* What you should do:
Word for word, set down the records and skip each picture.

* Task inputs:
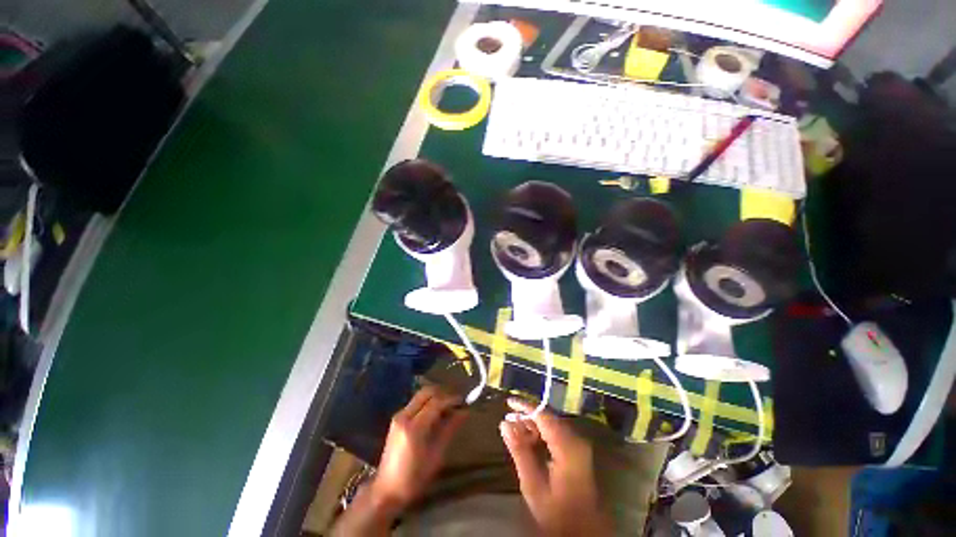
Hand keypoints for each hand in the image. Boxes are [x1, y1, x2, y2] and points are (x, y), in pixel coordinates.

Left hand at [369, 385, 467, 513]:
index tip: (463, 401)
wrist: (386, 490)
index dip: (451, 399)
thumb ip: (450, 429)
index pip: (436, 402)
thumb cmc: (414, 478)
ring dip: (435, 396)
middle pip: (426, 392)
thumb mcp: (436, 455)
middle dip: (443, 392)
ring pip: (421, 395)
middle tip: (456, 401)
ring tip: (448, 406)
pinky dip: (428, 401)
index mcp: (414, 428)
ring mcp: (398, 416)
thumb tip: (464, 412)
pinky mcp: (397, 418)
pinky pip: (415, 402)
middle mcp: (404, 416)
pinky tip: (436, 412)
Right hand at [500, 398, 611, 536]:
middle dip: (527, 417)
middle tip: (508, 422)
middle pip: (549, 418)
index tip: (508, 402)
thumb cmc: (557, 512)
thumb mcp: (533, 485)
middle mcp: (576, 440)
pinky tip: (529, 442)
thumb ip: (519, 451)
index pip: (543, 415)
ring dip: (533, 426)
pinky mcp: (578, 451)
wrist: (584, 532)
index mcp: (567, 446)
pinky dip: (542, 434)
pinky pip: (557, 433)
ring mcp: (579, 445)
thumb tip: (504, 424)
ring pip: (552, 425)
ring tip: (515, 433)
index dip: (525, 406)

* Result:
Hand keypoints for each hand in the image. Boxes are [x1, y1, x2, y2] and points are (x, y), in pixel coordinates.

Left hand at [369, 385, 467, 513]:
index tip: (463, 401)
wrist: (386, 490)
index dip: (451, 399)
thumb ip: (450, 429)
index pip: (436, 402)
thumb cmc: (414, 478)
ring dip: (435, 396)
middle pip: (426, 392)
thumb mcp: (436, 455)
middle dip: (443, 392)
ring pip: (421, 395)
middle tip: (456, 401)
ring tip: (448, 406)
pinky dip: (428, 401)
index mcp: (414, 428)
ring mcp: (398, 416)
thumb tip: (464, 412)
pinky mcp: (397, 418)
pinky pip: (415, 402)
middle mcp: (404, 416)
pinky tip: (436, 412)
Right hand at [500, 398, 611, 536]:
middle dip: (527, 417)
middle tip: (508, 422)
middle pip: (549, 418)
index tip: (508, 402)
thumb cmc: (557, 512)
thumb mcp: (533, 485)
middle mcp: (576, 440)
pinky tip: (529, 442)
thumb ip: (519, 451)
index pip: (543, 415)
ring dip: (533, 426)
pinky mcp: (578, 451)
wrist: (584, 532)
index mcp: (567, 446)
pinky dip: (542, 434)
pinky pip: (557, 433)
ring mcp: (579, 445)
thumb tip: (504, 424)
ring pip: (552, 425)
ring tip: (515, 433)
index dip: (525, 406)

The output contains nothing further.